Du sang-froid ! Oui il faut du sang froid pour réfléchir aux questions graves qui se posent à nous en évitant la tentation des passions tristes. Ce sang-froid, nos sénateurs semblent l’avoir perdu lors des débats de la semaine écoulée sur l’émigration. Comme s’il s’agissait de se refaire une santé politique sur le dos des mêmes, éternellement... Nos passions tristes nous conduisent dans des impasses. Et ceux qui les agitent le savent, au fond, très bien. Rien ne freine cependant leur besoin irrépressible d’exister, quel qu’en soit le prix moral à payer.

Que proposons-nous ?

Qu’il faille réglementer, ou plutôt appliquer la loi, dans ce domaine comme dans d’autres, qui de bonne foi le contesterait ? Et c’est justement parce qu’elle ne l’est pas que le désordre s’installe dans les esprits. La question n’est pas d’abord du nombre de personnes à accueillir, mais de ce que nous proposons à celles qui sont là, légalement depuis des générations, et illégalement depuis quelques années ?

Pour les personnes, françaises pour la plupart, qui sont là depuis plusieurs générations, c’est en leur sein que se cristallise le plus de tensions avec le reste de la population. C’est dans ces familles-là que les enseignants voient se radicaliser le plus de jeunes. Ce sont bien des jeunes Français qui nous renvoient un message qui nous bouleverse car nous ne le comprenons pas. Ils nous disent — pour une part d’entre eux — leur colère et leur ressentiment. Et nous leur répondons par le déni ou par des billets de banque, quand nous ne les confions pas à des grand-frères dealers et proxénètes. La majorité d’entre eux sont musulmans, ce qui amplifie le choc dans un pays ou quasiment plus personne n’ose évoquer la foi et une appartenance religieuse. Ils nous renvoient à notre propre tiédeur et nous crispent dans nos peurs de perdre, pour nous-mêmes et nos suivants, ce que notre Histoire a forgé. 

Refuser d’enfermer cette jeunesse dans le shit

Nous leur répondons — avec un certain vertige quand on songe à la manière dont ceux qui brandissent cet étendard prennent le risque de se retrouver du côté des pharisiens de l’Évangile — en évoquant les racines chrétiennes (ou "judéo-chrétiennes" pour les plus téméraires) de notre pays. Oubliant ainsi que le christianisme est une greffe, certes opérée il y a fort longtemps. Non qu’il faille dire "Amen" à toutes les revendications, et s’ébaudir devant les cris de rage et même parfois de haine. Mais il faut les entendre avant de les commenter, et les laisser raisonner avant de vouloir les faire taire à coup de matraques ou sous les liasses d’euros. Dire qu’il y a une vraie et profonde question qui se pose autour de l’intégration de cette jeunesse là, tout en refusant de désigner des boucs émissaires, c’est refuser d’enfermer cette jeunesse-là dans le shit, le rap et cette sous-culture débilitante, pur produit d’un capitalisme qui dévore ses enfants. Et puisque la laïcité est devenue le mantra de toute pensée politique, alors qu’elle n’est à l’origine qu’un outil au service du bien commun, il nous faut désirer renouer avec tous ceux-là une vraie conversation, d’égal à égal, sur ce pays que nous aurons à construire ensemble. Faute de quoi il continuera de se dissoudre sous nos yeux éplorés.

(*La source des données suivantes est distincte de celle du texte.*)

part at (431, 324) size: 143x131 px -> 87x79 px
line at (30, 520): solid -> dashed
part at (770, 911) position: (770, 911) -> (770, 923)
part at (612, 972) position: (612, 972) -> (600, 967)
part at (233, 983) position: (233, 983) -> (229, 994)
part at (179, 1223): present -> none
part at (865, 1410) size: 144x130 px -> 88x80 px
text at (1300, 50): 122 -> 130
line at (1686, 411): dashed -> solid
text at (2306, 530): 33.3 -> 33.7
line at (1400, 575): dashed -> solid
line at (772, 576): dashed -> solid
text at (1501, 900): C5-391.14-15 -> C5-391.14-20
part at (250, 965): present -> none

L’entassement dans le néant

Il y a aussi ceux qui sont là, sans papier après avoir essuyé les refus de l’administration et épuisé les recours. Ceux-là sont nombreux, plusieurs centaines de mille : ils vivent en parallèle, dans la hantise de se faire contrôler, et se retrouvent la proie de réseaux mafieux qui font d’eux des esclaves. Se cacher, se méfier, trouver les moyens de vivre hors-la-loi : avec finalement, pour certains, le risque de tomber dans la fureur et de s’opposer violemment à ce qui leur semble injuste. L’injustice en effet n’est pas tant la loi qui s’applique parfois avec toute sa sévérité et sa rudesse, mais le néant dans lequel cette loi vous projette lorsqu’elle vous empêche de vivre tout en vous laissant l’apparence de cette vie. Jusqu’à Nicolas Sarkozy inclus, tous les présidents de la République usaient de ce privilège de régulariser, selon des critères précis, permettant ainsi qu’au moins le nombre des exclus ne devienne pas incontrôlable. Depuis la "Présidence normale", plus rien. On laisse s’entasser dans le néant un nombre indénombrable d’hommes et de femmes, tout en laissant entendre qu’il y a là un signe de fermeté et de bonne gouvernance. Qu’on en juge... L’idée selon laquelle ces foules pourraient être un jour arrêtées, parquées et expulsées continue de courir le verbiage politique. Là encore, sans que ceux qui le laissent entendre, prêtent le moindre crédit à leurs propos. Mais l’important n’est-il pas de se présenter aux angoisses des autres en prétendant les régler ?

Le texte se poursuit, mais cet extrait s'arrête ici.